Einen überaus reichen Fundus bedeutet Scheids 1800 Objekte starke Privatsammlung für die Kaiserslauterer Kuratoren. Sie reicht dabei von A wie Albers bis Z wie Zangs und bildet ein Who’s who der internationalen Konkreten Kunst ab. Bereits 2017 konnten die Pfalzgaleristen mit den saarländischen Leihgaben unter dem Titel „Less is more“ eine Ausstellung des kompletten druckgrafischen Werks des Berliner Künstlers Frank Badur gestalten.
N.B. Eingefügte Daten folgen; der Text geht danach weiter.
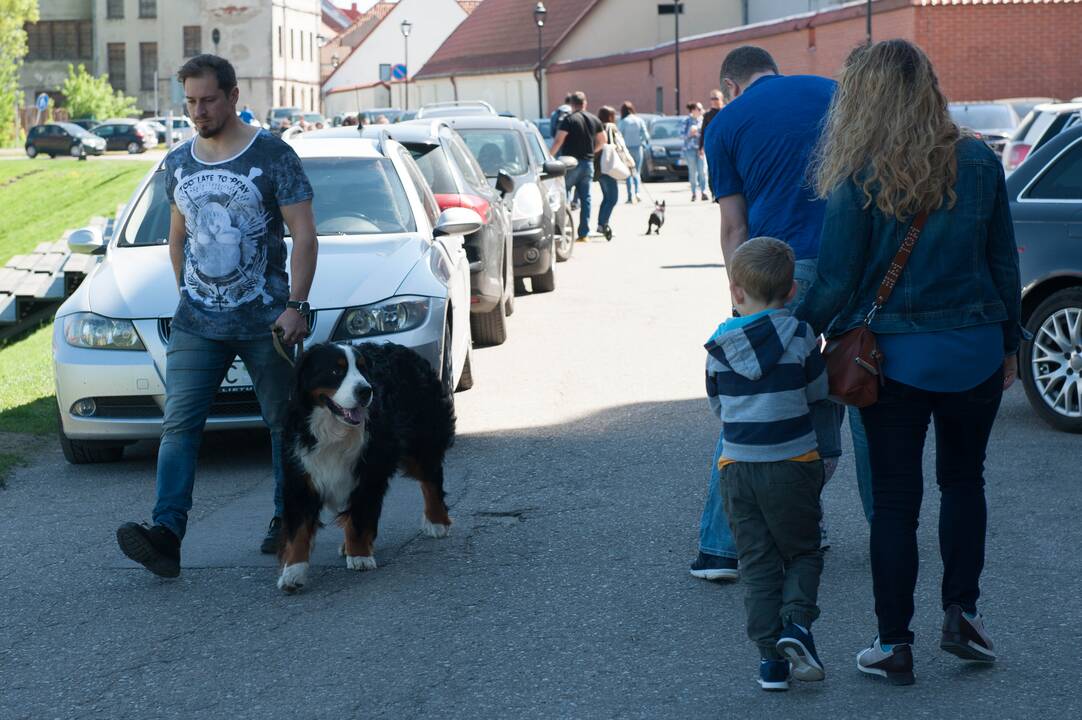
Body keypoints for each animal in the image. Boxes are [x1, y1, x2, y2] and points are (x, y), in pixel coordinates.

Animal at [279, 339, 456, 593]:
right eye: (336, 371)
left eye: (363, 370)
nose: (365, 391)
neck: (334, 430)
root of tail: (403, 349)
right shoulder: (301, 475)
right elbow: (299, 531)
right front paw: (293, 572)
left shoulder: (369, 472)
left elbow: (360, 516)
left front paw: (360, 556)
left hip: (421, 440)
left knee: (431, 479)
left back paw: (437, 522)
In der aktuellen Schau ist Badur, einer der erklärten Favoriten des Sammlers, mit starken Ölbildern und einer Bodenplastik vertreten. Und auch jene Künstlerin, die für Scheid so etwas wie eine Initialzündung bedeutete, ist in der Ausstellung präsent – als einzige sogar mit einem eigenen Raum: die Französin Aurélie Nemours. Die Begegnung mit ihren Arbeiten anno 1979 habe ihn zu der Entscheidung gebracht, ausschließlich Konkrete Kunst zu sammeln, blickt Scheid auf die Anfänge einer über 40 Jahre währenden Leidenschaft zurück.

„Angle Droit Majeur“: Arbeit der Grande Dame der französischen Konkretion, Aurelie Nemours.
»Angle Droit Majeur«: Arbeit der Grande Dame der französischen Konkretion, Aurelie Nemours.

Dass seine Sammlung inzwischen museales Gewicht besitzt, ist der Lohn der Begeisterung für ein Kunstkonzept, das heute noch so frisch und fesselnd ist wie vor 100 Jahren.

Ausstellung

„KONKRET Kunst“ bis 3. September im Museum Pfalzgalerie Kaiserslautern; mittwochs bis sonntags 10 bis 17 Uhr, dienstags 11 bis 20 Uhr; Katalog 26 Euro; Eröffnung am 24. März, 19 Uhr; weitere Infos auch zum Begleitprogramm unter www.mpk.de.